Red. Who said Red? Blood in you pee is usually not likely to show up as deep red streams in your pee. For that to occur, you’d have to have blood entering the urinary tract just before it leaves your body. A more likely scenario is you will notice your pee is discolored, darker than normal. The presence of blood in your urine could turn your urine a shade of pink, orange, brown or red. It may even appear rust colored or black. Sometimes the blood can be present at a microscopic level and even makes your urine appear cloudy.
If you do, however, notice streams of blood within your pee, see a doctor immediately. This could possible indicate a tear somewhere in your urinary tract and needs to be addressed immediately. Even if you are just passing a kidney stone, which can certainly cause blood as the sharp edges rip your urinary tract, it’s still a good idea to talk to your doctor, as they can find out if there are more stones to pass.

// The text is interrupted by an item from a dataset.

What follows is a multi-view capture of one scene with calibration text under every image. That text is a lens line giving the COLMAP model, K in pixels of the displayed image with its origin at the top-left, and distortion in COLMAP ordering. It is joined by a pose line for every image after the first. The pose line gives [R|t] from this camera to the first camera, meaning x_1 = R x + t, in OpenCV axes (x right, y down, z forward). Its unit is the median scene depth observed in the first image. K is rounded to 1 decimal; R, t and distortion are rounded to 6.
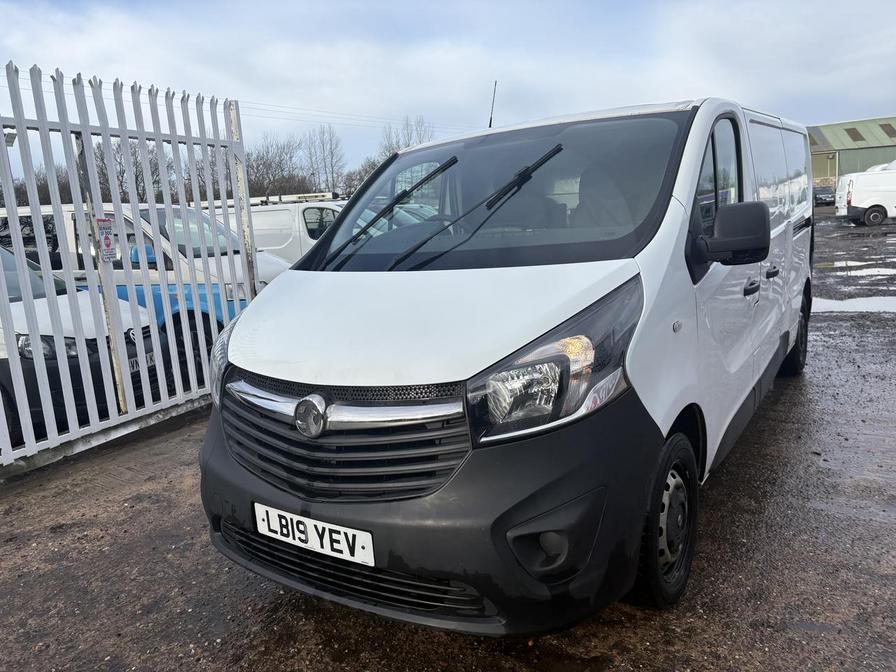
lens RADIAL K [[689.5, 0, 434.9], [0, 689.5, 335.8], [0, 0, 1]] dist [0.038137, -0.058104]
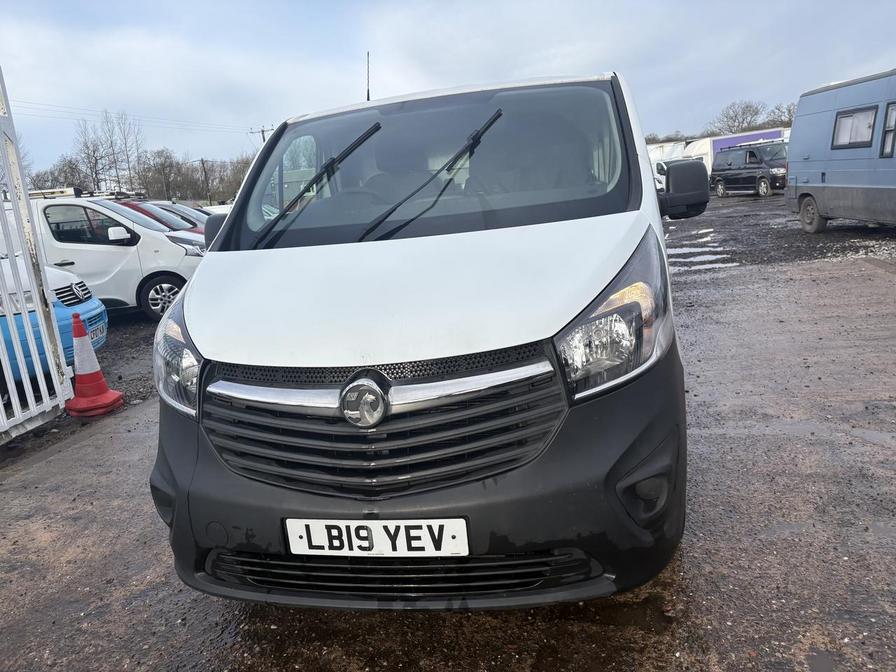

There are some simple questions you can ask yourself to help you self-diagnose whether or not you have blood in your urine.
Painful urination is one of the easiest ways to realize that something is wrong. When it hurts to urinate, or you notice pain in your gut or lower abdomen while you also notice reddish urine, then there’s a reasonable chance you have blood in your urine. If the pain seems to be coming from your penis or vagina area, it may be a sign that you’re passing a kidney stone. If the pain is coming from higher up such as in your stomach, you may also be passing a stone but it could possibly be a kidney problem. In any case, when it hurts, go see a doctor. You just don’t want to delay treatment when it could be something serious.
When you notice what you think might be blood in your urine, it’s helpful to keep a log of how many times and how frequently you see the bloody urine. When it only happens once, and you don’t notice it again, it could easily just be something else causing the abnormal urine color, such as something you’ve eaten recently.
Even by asking yourself these basic questions, it’s not always easy to determine if you have hematuria. Why? There are many parts of your body involved in your urinary tract. Your bladder, kidneys and prostate are all part of the urinary tract, and could each be the source of blood in urine. A kidney stone, for example, can cause a lot of pain and blood in your urine when the stones are larger and jagged, while at other times, you may not experience any discomfort, such as when there are few stones and they are small and pass easily.
Hematuria is also going to be either microscopic or macroscopic. When you have microscopic hematuria, the blood probably won’t be visible to the naked eye. You would most likely need a urinalysis to even detect the blood in urine unless the quantity is large enough to discolor your urine noticeably… and then it becomes Macroscopic or visible without the aid of a microscope or visible to the naked eye. Macroscopic hematuria can be very noticeable as blood in urine. Macroscopic hematuria is also known as gross hematuria. In other words, there’s a large amount of blood in your urine.